Excerto fornecido:
※ ※ ※

“A fome e a ambição de querer sempre mais, mesmo depois de ter vencido várias vezes, foram uma grande inspiração. Para mim, ele foi e sempre será o meu pai no futebol. Ele via como pontos fortes várias coisas que muitos treinadores no passado consideravam fraquezas no meu jogo. Entendeu-me desde o primeiro dia”, expressou o médio, numa publicação nas redes sociais.
No domingo, Bernardo Silva alinhou pela 460.ª e última vez ao serviço do Manchester City, ao ser titular na derrota com reviravolta na receção ao Aston Villa (2-1), para a 38.ª e última jornada da Premier League, tendo sido agraciado com uma guarda de honra dos companheiros de equipa e dos adversários quando foi substituído na segunda parte, aos 59 minutos.

※ ※ ※

Listagem de dados:

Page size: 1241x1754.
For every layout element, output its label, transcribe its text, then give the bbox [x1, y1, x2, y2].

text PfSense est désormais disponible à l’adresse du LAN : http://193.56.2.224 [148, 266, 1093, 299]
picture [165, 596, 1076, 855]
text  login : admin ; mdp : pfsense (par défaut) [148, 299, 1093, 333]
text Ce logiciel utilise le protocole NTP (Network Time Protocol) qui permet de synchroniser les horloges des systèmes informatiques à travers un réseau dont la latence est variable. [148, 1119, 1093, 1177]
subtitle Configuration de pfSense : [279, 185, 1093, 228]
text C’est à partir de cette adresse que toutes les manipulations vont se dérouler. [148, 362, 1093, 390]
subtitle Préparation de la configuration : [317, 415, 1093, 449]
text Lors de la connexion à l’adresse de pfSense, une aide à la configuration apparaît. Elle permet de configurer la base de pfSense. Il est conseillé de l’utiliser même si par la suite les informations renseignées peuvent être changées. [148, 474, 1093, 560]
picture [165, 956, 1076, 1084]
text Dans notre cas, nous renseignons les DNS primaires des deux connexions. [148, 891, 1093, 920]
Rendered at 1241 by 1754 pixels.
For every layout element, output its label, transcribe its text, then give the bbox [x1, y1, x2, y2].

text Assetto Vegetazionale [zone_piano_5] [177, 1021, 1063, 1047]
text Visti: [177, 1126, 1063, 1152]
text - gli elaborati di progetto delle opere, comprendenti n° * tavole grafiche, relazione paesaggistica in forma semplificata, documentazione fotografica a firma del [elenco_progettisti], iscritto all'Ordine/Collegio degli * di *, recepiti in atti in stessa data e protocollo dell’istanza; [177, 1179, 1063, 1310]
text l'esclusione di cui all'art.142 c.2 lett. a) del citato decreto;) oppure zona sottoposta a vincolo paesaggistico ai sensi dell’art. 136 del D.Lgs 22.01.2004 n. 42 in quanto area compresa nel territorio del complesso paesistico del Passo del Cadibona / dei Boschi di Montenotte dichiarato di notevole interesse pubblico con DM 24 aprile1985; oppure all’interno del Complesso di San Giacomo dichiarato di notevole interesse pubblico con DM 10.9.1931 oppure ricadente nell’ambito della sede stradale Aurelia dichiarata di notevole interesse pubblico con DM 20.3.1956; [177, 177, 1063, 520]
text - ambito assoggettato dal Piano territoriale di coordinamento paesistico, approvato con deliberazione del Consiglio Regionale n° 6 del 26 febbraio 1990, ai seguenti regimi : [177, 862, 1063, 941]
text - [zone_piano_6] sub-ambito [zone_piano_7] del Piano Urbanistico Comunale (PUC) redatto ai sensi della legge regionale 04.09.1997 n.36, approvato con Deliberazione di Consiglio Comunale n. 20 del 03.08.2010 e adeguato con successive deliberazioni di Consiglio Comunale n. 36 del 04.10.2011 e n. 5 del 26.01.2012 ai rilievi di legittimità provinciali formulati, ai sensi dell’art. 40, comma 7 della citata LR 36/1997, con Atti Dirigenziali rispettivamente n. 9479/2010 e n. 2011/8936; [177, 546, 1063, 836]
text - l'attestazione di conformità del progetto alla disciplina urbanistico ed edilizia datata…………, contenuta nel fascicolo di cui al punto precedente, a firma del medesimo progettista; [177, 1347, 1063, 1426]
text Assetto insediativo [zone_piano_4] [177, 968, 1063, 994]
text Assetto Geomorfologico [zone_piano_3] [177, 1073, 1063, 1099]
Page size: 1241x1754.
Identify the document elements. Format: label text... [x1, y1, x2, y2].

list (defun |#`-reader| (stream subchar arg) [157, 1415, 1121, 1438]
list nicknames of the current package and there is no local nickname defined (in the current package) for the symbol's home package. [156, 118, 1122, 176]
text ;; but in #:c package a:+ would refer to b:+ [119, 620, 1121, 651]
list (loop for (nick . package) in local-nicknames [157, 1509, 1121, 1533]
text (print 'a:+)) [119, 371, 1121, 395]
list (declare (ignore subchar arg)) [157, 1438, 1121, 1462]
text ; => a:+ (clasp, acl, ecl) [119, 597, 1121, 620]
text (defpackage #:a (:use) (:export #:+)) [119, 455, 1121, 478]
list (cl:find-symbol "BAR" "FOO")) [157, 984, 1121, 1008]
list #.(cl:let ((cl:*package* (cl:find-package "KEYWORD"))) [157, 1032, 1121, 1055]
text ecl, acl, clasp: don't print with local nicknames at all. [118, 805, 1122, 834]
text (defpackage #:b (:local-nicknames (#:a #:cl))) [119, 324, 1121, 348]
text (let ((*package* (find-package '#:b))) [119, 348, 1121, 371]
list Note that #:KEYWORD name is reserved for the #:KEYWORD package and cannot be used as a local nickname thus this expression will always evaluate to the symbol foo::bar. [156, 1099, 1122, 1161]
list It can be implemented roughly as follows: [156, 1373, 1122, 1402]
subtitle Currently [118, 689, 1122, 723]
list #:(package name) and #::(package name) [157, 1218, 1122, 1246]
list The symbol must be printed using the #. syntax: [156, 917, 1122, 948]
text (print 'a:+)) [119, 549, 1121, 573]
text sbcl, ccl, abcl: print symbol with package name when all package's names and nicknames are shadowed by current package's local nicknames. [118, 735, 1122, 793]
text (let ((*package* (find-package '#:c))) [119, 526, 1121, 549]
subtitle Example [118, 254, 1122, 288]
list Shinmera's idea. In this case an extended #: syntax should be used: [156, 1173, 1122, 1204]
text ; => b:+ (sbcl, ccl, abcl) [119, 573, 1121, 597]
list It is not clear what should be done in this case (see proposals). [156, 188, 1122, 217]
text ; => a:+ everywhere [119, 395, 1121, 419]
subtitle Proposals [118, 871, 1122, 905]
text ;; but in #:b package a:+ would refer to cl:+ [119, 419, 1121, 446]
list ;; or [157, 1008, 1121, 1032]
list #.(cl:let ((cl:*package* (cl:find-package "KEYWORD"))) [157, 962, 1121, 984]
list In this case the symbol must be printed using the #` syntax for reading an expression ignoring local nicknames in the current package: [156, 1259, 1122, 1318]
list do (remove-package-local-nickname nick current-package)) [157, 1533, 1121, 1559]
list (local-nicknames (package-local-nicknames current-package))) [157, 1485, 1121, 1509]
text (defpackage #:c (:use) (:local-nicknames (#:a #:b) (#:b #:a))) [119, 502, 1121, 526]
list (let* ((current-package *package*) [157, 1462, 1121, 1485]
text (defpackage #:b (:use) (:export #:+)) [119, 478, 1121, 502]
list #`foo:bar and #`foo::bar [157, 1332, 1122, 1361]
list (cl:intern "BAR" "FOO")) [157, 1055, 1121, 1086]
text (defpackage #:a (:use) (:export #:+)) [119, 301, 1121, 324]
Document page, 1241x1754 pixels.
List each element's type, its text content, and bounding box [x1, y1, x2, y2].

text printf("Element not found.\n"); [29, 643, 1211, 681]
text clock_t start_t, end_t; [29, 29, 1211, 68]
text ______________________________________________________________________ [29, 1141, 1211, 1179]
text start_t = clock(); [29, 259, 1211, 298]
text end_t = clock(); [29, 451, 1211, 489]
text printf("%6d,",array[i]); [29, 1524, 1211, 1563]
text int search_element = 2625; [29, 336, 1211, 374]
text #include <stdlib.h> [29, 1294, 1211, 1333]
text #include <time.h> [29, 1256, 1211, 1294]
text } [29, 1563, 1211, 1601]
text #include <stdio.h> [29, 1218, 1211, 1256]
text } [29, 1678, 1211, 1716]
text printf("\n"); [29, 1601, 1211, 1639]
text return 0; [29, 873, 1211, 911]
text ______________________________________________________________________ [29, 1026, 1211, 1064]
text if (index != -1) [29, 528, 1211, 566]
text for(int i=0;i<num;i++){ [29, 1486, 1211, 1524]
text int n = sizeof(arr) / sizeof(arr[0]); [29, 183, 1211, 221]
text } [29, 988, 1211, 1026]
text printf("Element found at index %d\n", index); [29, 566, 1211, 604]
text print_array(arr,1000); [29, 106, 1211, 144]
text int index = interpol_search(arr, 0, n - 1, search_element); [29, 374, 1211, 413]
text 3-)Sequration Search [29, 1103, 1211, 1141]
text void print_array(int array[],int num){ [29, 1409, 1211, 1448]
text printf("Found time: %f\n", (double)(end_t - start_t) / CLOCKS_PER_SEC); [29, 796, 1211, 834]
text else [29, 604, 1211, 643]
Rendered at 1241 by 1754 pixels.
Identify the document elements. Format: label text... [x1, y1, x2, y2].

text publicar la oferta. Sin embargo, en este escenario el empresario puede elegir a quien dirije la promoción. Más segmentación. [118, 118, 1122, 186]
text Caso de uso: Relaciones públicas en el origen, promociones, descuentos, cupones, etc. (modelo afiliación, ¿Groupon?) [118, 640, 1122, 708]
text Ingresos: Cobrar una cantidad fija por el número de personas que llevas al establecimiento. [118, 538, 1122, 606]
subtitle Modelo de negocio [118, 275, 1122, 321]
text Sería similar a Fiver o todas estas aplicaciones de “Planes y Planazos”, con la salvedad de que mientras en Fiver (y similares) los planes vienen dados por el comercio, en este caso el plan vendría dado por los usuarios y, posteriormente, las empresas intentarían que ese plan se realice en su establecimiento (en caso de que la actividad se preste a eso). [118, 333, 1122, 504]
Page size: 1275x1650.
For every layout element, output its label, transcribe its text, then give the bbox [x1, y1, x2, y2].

※ ※ ※

Instruções: Continue, por favor, o texto sobre a despedida de Bernardo Silva do Manchester City a partir do ponto onde termina. Os registos não têm qualquer relação com o texto sobre a despedida de Bernardo Silva do Manchester City.

Resposta:
Rendido pelo croata Mateo Kovacic, o médio e capitão, de 31 anos, deixou o relvado do Estádio Etihad em lágrimas e foi cumprimentado pelos jogadores das duas equipas, antes de ter sido abraçado já fora do relvado por Pep Guardiola, também a realizar a derradeira partida pelos citizens.
“Antes mesmo de me juntar ao clube, Pep já era uma inspiração para mim. Tornar-me seu jogador e, após nove anos, acabar como o que mais jogou sob seu comando é uma verdadeira honra. Ele chegou ao Manchester City e a Premier League parecia impossível de ser dominada se jogássemos do jeito dele... Bem, estavam enganados. Ele não só dominou, como mudou o futebol em Inglaterra, assim como tinha feito em outros países”, observou.
Bernardo Silva fez 76 golos e 77 assistências em 460 encontros desde que foi contratado pelos ‘citizens’ aos franceses do Mónaco, no verão de 2017, e conquistou 19 troféus: seis edições da Liga inglesa, incluindo o inédito tetracampeonato, entre 2020/21 e 2023/24, três Taças de Inglaterra, cinco Taças da Liga inglesa, três Supertaças inglesas, a única Liga dos Campeões da história do clube e um Campeonato do Mundo de clubes.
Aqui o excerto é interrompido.